::: Extracted entries

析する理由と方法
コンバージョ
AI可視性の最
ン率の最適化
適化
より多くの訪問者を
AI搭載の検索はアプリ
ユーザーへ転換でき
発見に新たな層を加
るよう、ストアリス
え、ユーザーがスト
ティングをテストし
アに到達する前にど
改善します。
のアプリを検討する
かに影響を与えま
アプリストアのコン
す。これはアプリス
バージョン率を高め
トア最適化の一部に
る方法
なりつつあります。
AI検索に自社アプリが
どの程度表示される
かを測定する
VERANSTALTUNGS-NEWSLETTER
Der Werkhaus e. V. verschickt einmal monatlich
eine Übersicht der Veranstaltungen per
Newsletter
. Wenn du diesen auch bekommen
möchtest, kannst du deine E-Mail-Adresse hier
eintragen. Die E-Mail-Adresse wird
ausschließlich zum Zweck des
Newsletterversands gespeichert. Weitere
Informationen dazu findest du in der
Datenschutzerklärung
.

::::::
::: Extracted entries

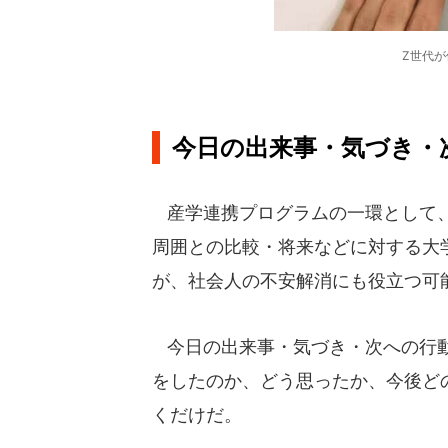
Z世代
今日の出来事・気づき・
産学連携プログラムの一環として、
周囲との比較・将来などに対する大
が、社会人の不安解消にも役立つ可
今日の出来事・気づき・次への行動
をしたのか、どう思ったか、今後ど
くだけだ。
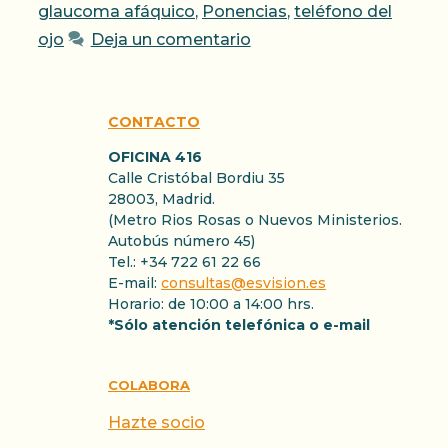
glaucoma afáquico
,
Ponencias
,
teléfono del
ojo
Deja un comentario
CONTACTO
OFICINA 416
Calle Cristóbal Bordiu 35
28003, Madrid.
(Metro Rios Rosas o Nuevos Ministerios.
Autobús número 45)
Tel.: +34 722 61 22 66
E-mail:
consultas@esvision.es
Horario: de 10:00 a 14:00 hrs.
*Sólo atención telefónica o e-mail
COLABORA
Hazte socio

::::::
::: Extracted entries

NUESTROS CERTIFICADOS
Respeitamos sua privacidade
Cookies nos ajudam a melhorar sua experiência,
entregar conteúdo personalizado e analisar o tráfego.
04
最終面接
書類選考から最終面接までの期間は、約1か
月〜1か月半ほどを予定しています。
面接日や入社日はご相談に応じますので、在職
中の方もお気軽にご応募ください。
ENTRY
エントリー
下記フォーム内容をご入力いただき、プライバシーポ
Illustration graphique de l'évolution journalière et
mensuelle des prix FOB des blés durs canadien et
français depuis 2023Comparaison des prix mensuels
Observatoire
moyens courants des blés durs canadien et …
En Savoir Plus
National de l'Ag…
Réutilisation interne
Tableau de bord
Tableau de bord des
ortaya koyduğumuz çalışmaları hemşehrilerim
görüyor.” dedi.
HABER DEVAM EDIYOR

::::::

Write out every line from the one containing "NUESTROS CERTIFICADOS" down to the one containing "Illustration graphique de", including both of those lines.

Exercise result =
NUESTROS CERTIFICADOS
Respeitamos sua privacidade
Cookies nos ajudam a melhorar sua experiência,
entregar conteúdo personalizado e analisar o tráfego.
04
最終面接
書類選考から最終面接までの期間は、約1か
月〜1か月半ほどを予定しています。
面接日や入社日はご相談に応じますので、在職
中の方もお気軽にご応募ください。
ENTRY
エントリー
下記フォーム内容をご入力いただき、プライバシーポ
Illustration graphique de l'évolution journalière et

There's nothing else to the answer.